Feds eye recent airline ticket price increases
Tuesday, May 13, 2003 | 9:48 a.m.
NEW YORK -- The Justice Department is scrutinizing the $10-per-roundtrip fare increases made by the nation's largest airlines to determine whether carriers violated an antitrust ruling enacted nearly a decade ago.
At issue is the way in which airlines make fare changes that do not go into effect immediately, raising the possibility that they could signal future pricing plans to competitors.
"We are looking into it," Gina Talamona, a spokeswoman at the department's antitrust division said Monday.
On Thursday, American Airlines raised non-sale fares on its North American routes by $10 per round trip starting June 1. United matched the increase the next day, and eight other carriers had fallen in line by late Monday.
The industry raised fares in anticipation of the government's upcoming four-month suspension of security fees, which amount to $2.50 per flight segment, maxing out at $10 per round trip.
"Airlines were faced with two choices: give consumers up to a $10 round-trip break, or raise fares," said Jamie Baker, J.P. Morgan's airline analyst. "Not surprisingly, the industry chose the latter."
Analysts and executives have said for months that the industry, which lost $3.5 billion in the first quarter, needs to find ways to boost revenue even as it struggles to cut costs. Fares have been kept extremely low to lure anxious and penny-pinching travelers back to the skies.
The fare increase American launched on Thursday -- the day its new chief executive said higher ticket prices were key to any recovery -- is the first to succeed in 2003.
Some industry observers said they were surprised by the manner in which fares were increased, suggesting that it may have violated the spirit, if not the letter, of the law.
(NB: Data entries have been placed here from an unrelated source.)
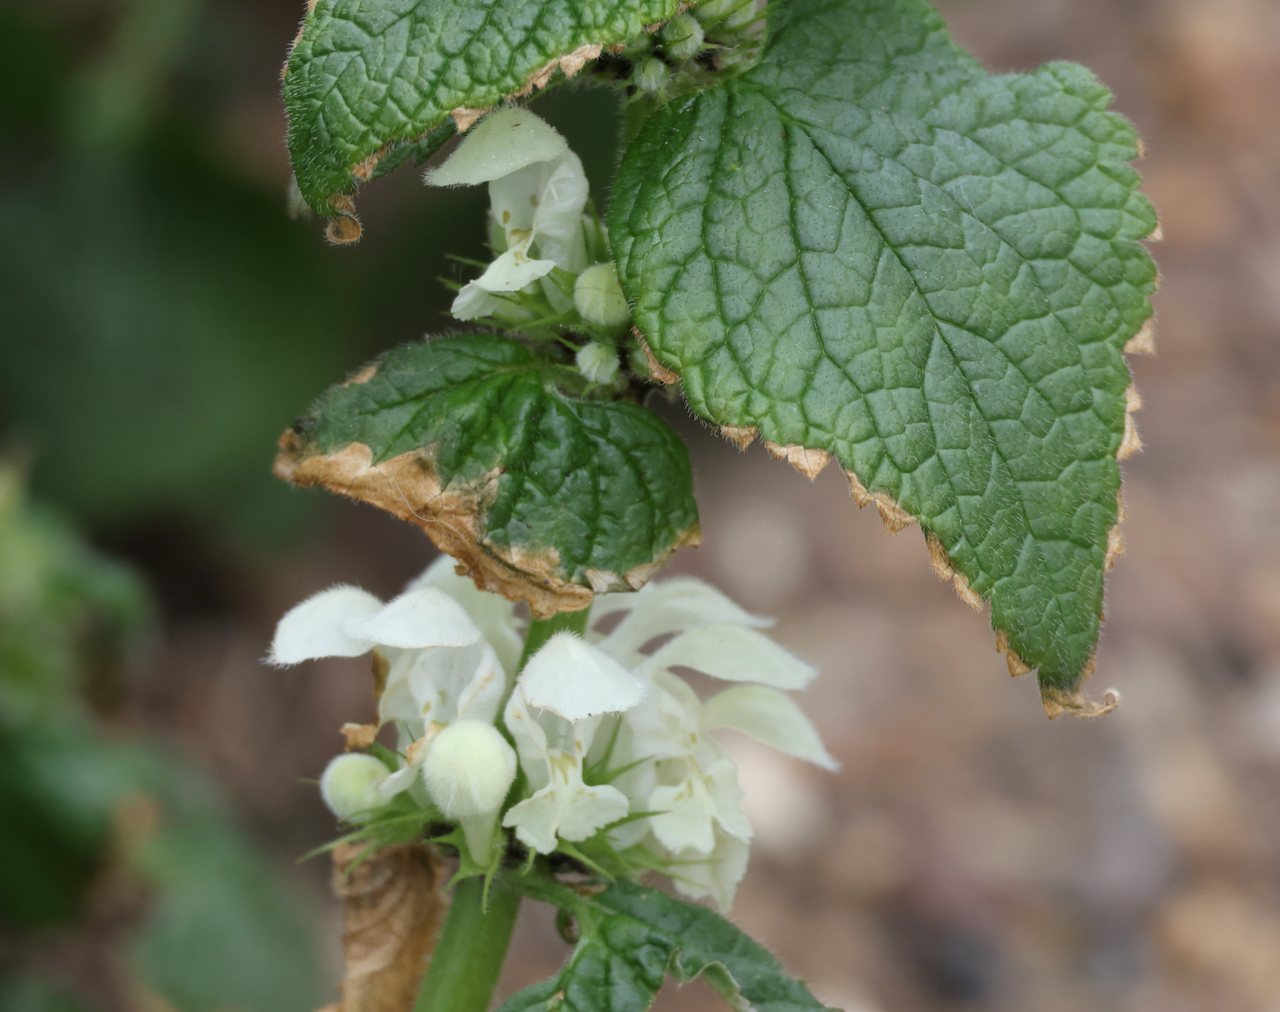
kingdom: Plantae
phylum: Tracheophyta
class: Magnoliopsida
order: Lamiales
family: Lamiaceae
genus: Lamium
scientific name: Lamium album
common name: White dead-nettle
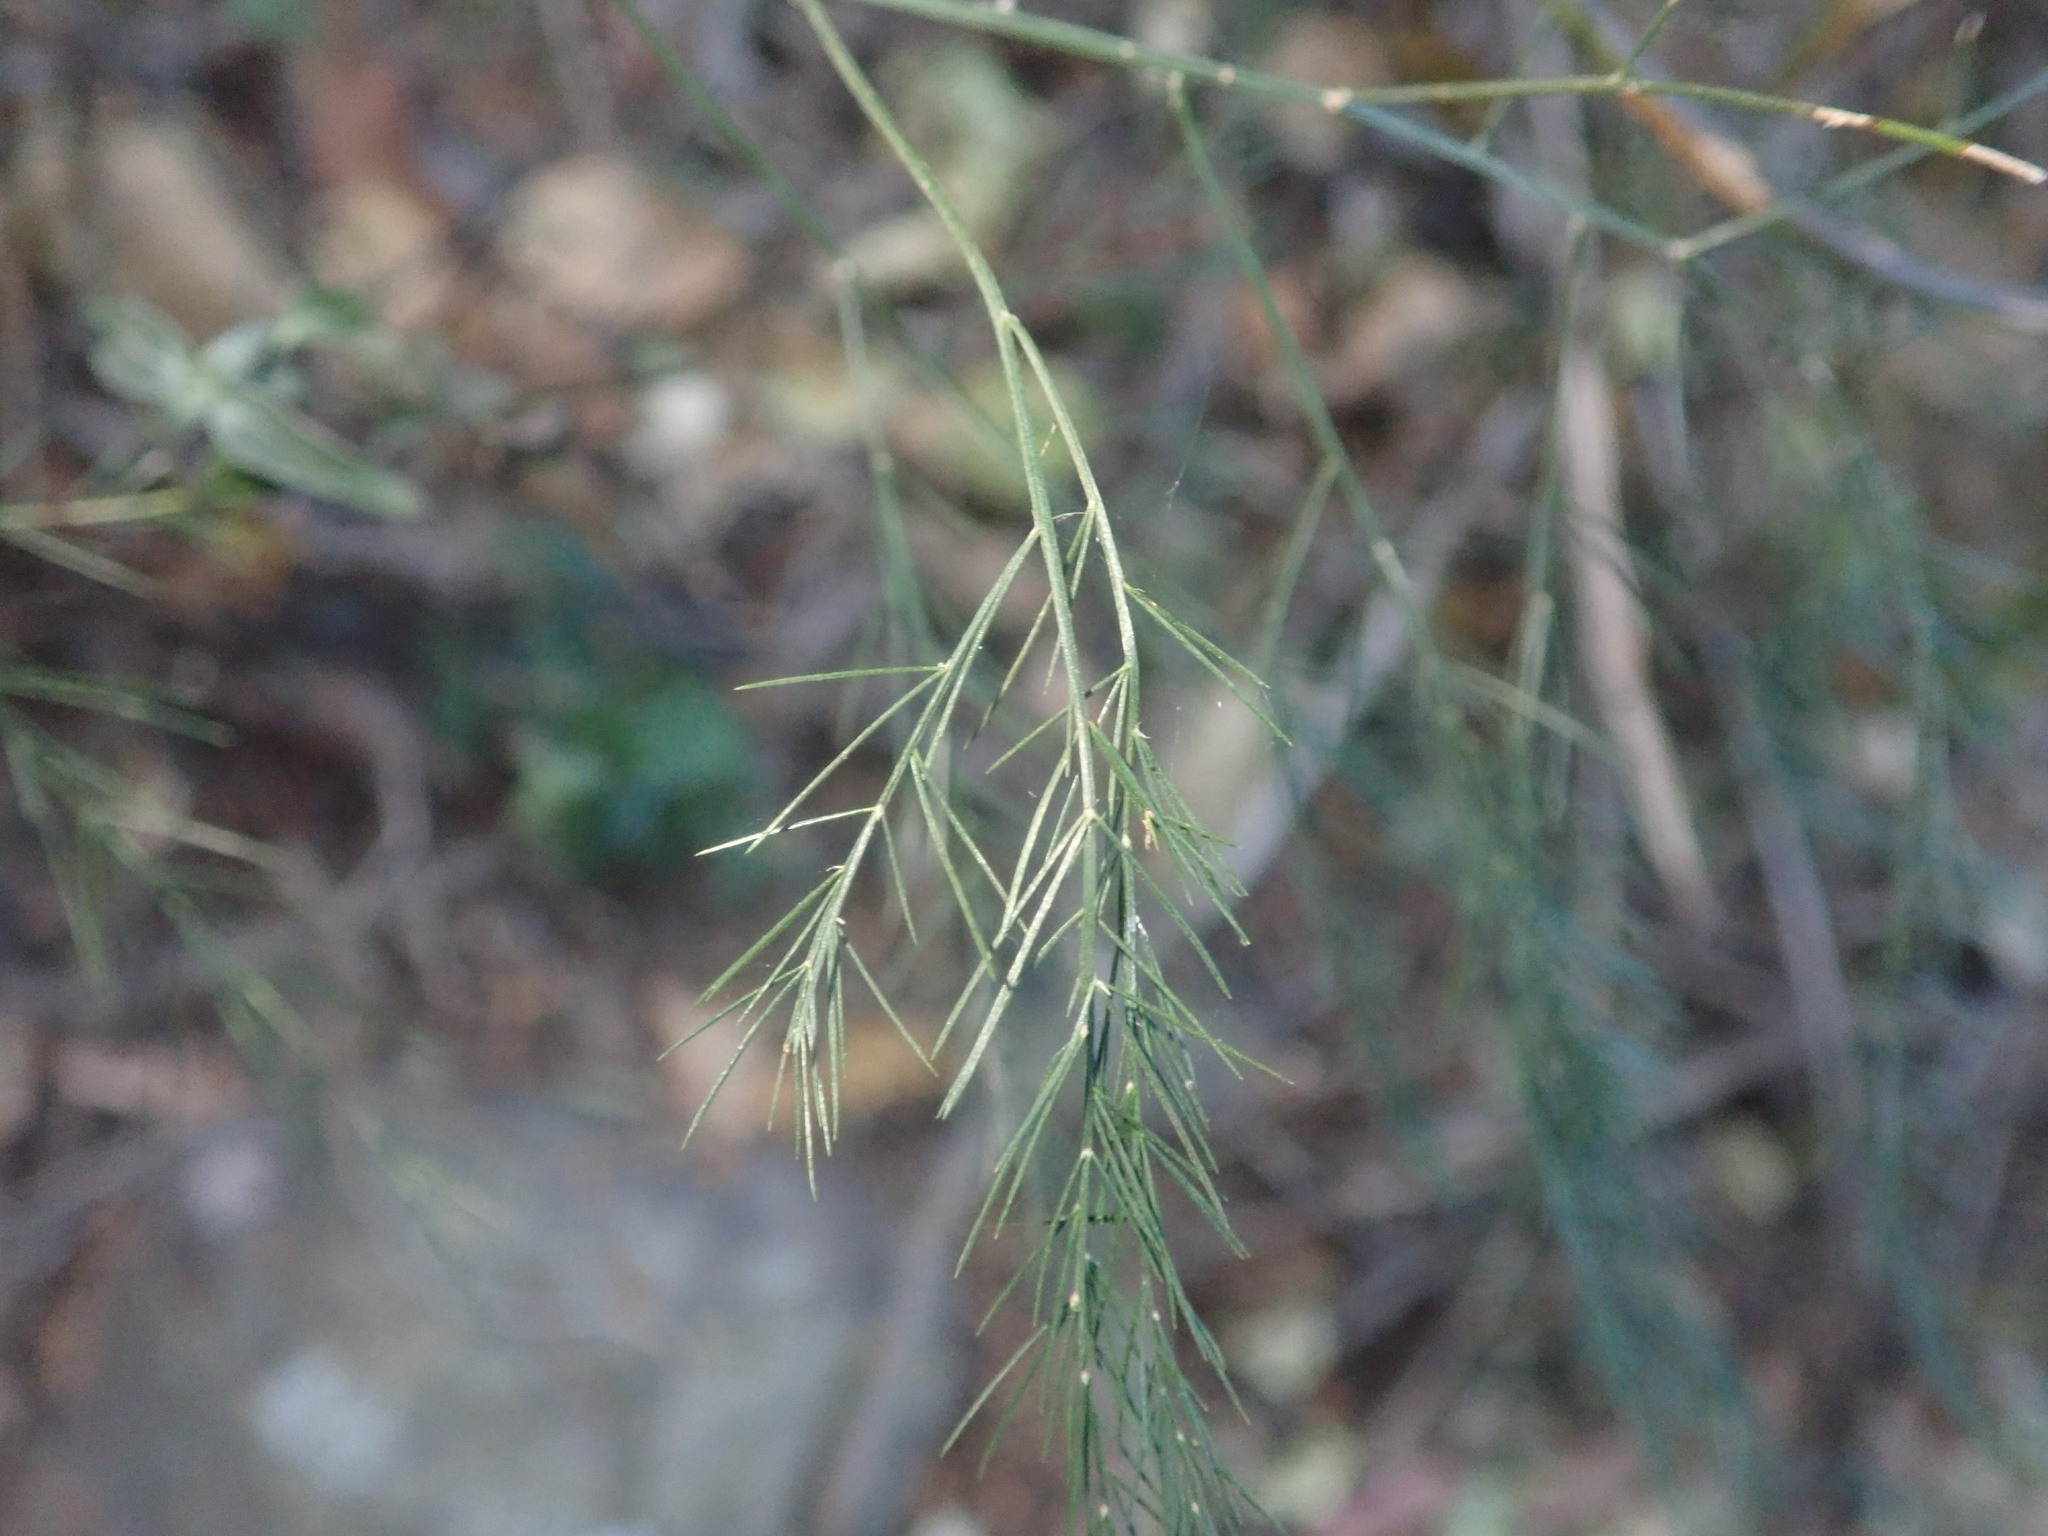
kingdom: Plantae
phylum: Tracheophyta
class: Liliopsida
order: Asparagales
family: Asparagaceae
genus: Asparagus
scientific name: Asparagus virgatus
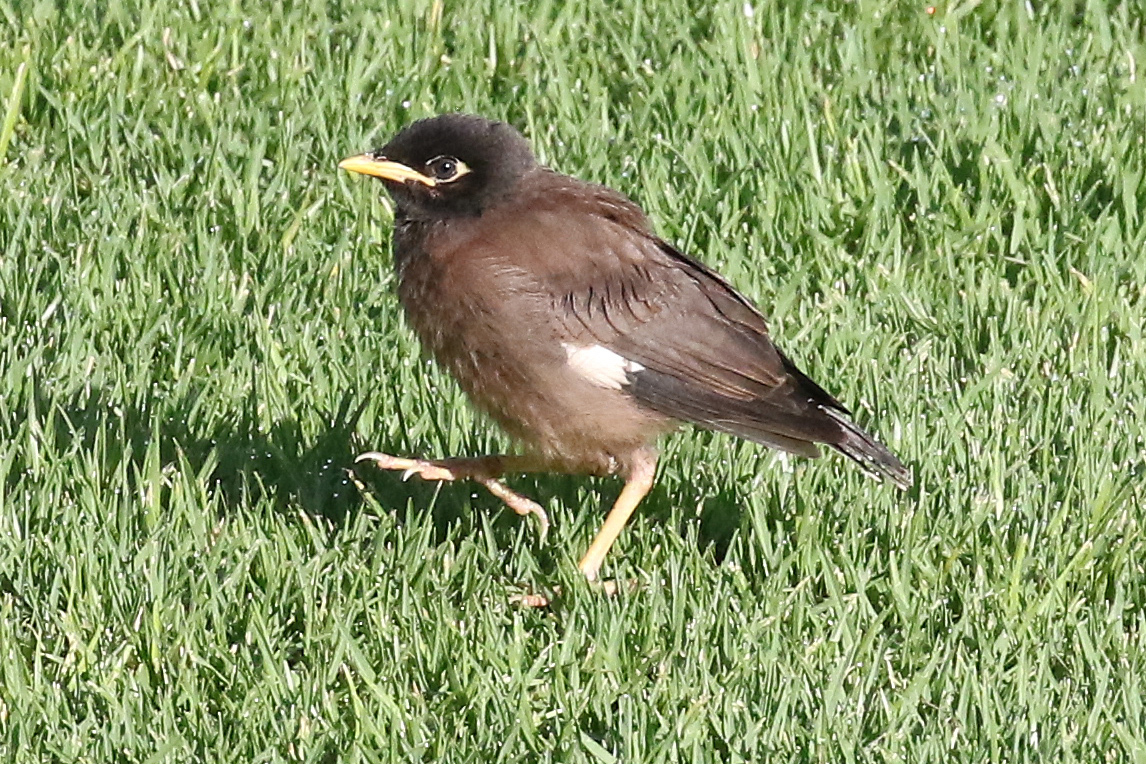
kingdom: Animalia
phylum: Chordata
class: Aves
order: Passeriformes
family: Sturnidae
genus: Acridotheres
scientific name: Acridotheres tristis
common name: Common myna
A 1993 Justice Department ruling says, in part, that carriers are prohibited from disseminating information about "planned or contemplated fares or changes to fares."
"They seem to have found a loophole," said Terry Trippler, a travel consultant who closely follows airfares.
But Tim Wagner, an American spokesman, said "our legal department has assured us that we are well within our rights" under the so-called consent decree reached between the carriers and the Justice Department.
Wagner said the critical issue is that the American made the new fares available through the computerized reservation systems Thursday, rather than just announcing its intentions to raise fares at a later date.
"There's not a competitive advantage there ... we were higher than everybody else," until the other carriers decided to match the fare increase, Wagner said.
Talamona, the Justice Department spokeswoman, would not provide details about the agency's examination of the fare increases, other than to say: "We'll look into this matter as we would any potential violation of the consent decree."
Clinton V. Oster, a professor at Indiana University who specializes in airline economics and competition policy, downplayed the hubbub.
"The notion of the consent decree is to stop signaling -- which is, of course, silly," Oster said, "because there are still lots of subtle and not-so-subtle ways to signal through the computerized reservation systems."